Structuring data

Michał Szczepanik

1. Good practices on data organisation

"What is a good filename?"

  • Naming can go a long way in making your life easier
  • Topics:
    • file names
    • file types
    • project structure

Based on the presentations "Naming Things" (CC0) by Jenny Bryan and "Project structure" by Danielle Navarro.

2. How to name a file?

  • A file name exists to identify its content.
  • Opinions as to what exactly is a good file name differ.
  • Disclaimer:
    • Probably no gold standard exists, and
    • we do not claim to possess one, but
    • we will focus on identifying patterns in file naming which can make working with data easier.

2.1. Three principles:

  • be machine readable (automatically extract information)
  • be human readable (easy to know what's what)
  • make sorting and searching easy (easy to find things)

2.2. Why some ways are preferred?

  • The obvious
    • Need to know what's in a file
    • Need to find the file we need
  • Less obvious
    • Different uses (point & click, command line, automation)
    • Must survive transfer (also across OS)
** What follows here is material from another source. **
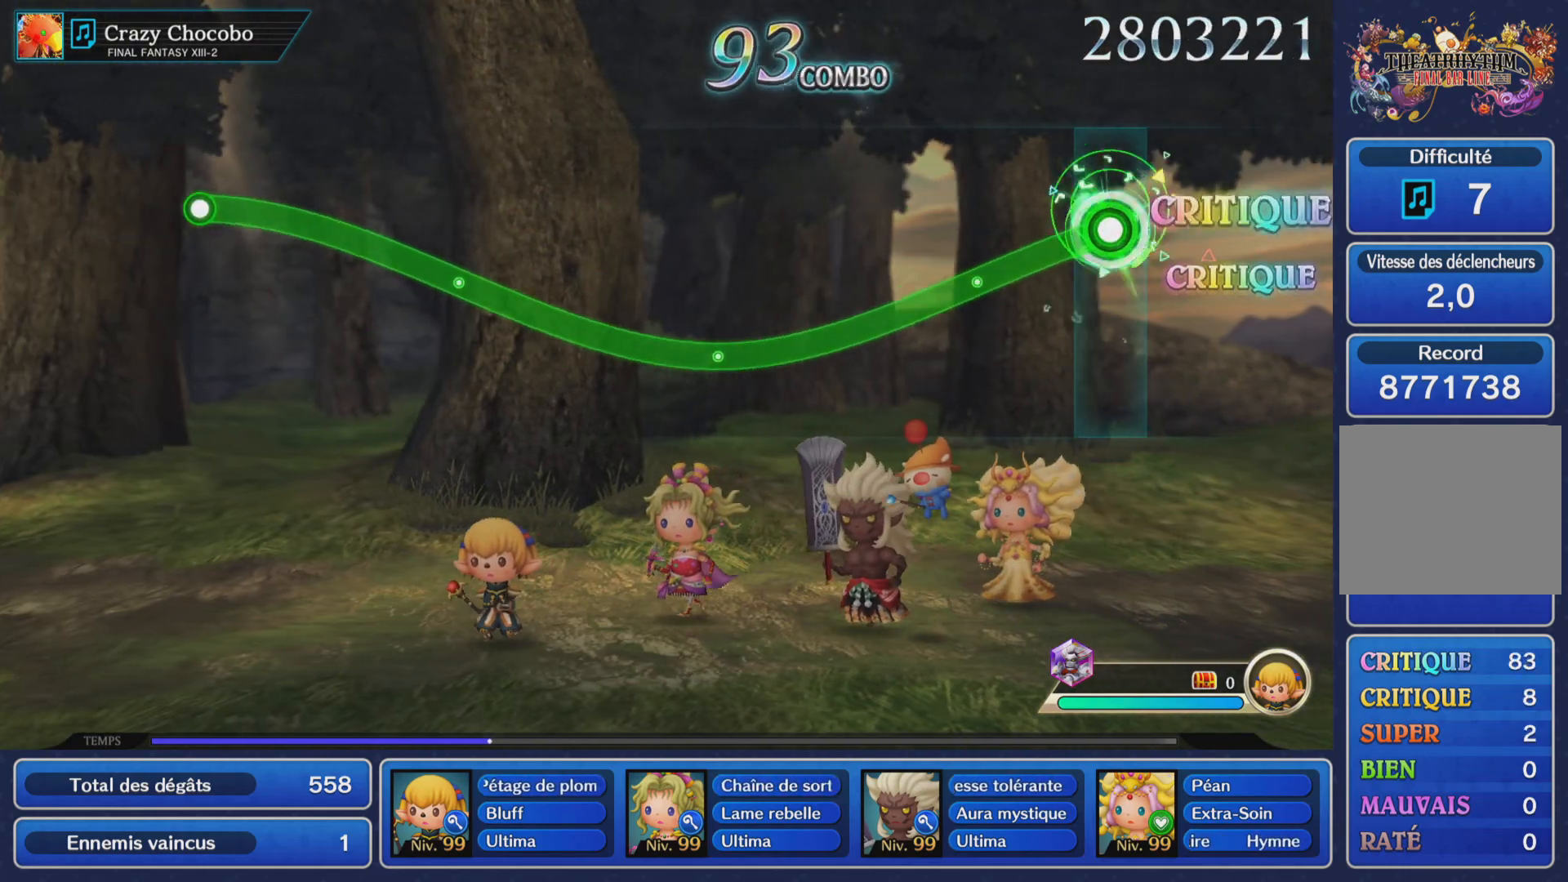
{"buttons": ["R1"], "left_stick": "center", "events": [[17, "left_stick", "center"]]}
2.3. Example: english literature class

✅ reading01_shakespeare_romeo-and-juliet_act01.docx
✅ reading01_shakespeare_romeo-and-juliet_act02.docx
✅ reading01_shakespeare_romeo-and-juliet_act03.docx
✅ reading02_shakespeare_othello.docx
✅ reading19_plath_the-bell-jar.docx

versus

❌ Romeo and Juliet Act 1.docx
❌ Romeo and juliet act 2.docx
❌ Shakespeare RJ act3.docx
❌ shakespeare othello I think?.docx
❌ belljar plath (1).docx

2.4. What's to like?

✅ reading01_shakespeare_romeo-and-juliet_act03.docx
✅ reading02_shakespeare_othello.docx
✅ reading19_plath_the-bell-jar.docx
  • uses consistent patterns
  • avoids "risky" characters
  • remains:
    • human readable
    • machine readable
    • easy to sort and search

3. Recommendations

3.1. Avoid white spaces

  • Command line: space separates arguments
    • edit my file.txt
    • edit command & my, file.txt args
  • Solve by:
    • Quoting: edit "my file.txt"
    • Escaping: edit my\ file.txt
  • Not ideal:
    • more typing / harder autocompletion
    • problems when passing around: my\ file.txtmy\\ file.txt

3.2. Use only letters, numbers, hyphens, and underscores

  • Encoding: e.g. even within Unicode, é in Adélie can be:
    • U+00E9 (latin small letter e with acute)
    • U+0065 U+0301 (the letter "e" plus a combining acute symbol)
  • Special meaning in command line ('^.*?$+|)
    • e.g. ? may mean "match any character"
  • Outright forbidden by some OS
    • illegal on Unix: / (directory separator)
    • illegal on Windows: <>:"/\|?*

3.3. Don't rely on letter case

  • Are apple and Apple are the same file?
    • depends on file system
    • eg. HFS+ preserves case on creation but not retrieval
  • Be consistent
  • Don't rely on just letter case to distinguish files

3.4. Use separators in a meaningful way

  • "-" to join words into one entity.
  • "_" to separate entities.
  • Example pattern:

    [category] [class] [author] [title] [section(optional)]
    
  • Basic variant:

    reading_01_shakespeare_romeo-and-juliet_act01.docx
    
  • Key-value variant:

    cat-reading_class-01_author-shakespeare_title-romeoandjuliet_act-01.docx
    

3.4.1. Globbing

>>> import glob
>>> glob.glob('reading_01*')
['reading_01_shakespeare_romeo-and-juliet_act02.docx', 'reading_01_shakespeare_romeo-and-juliet_act01.docx']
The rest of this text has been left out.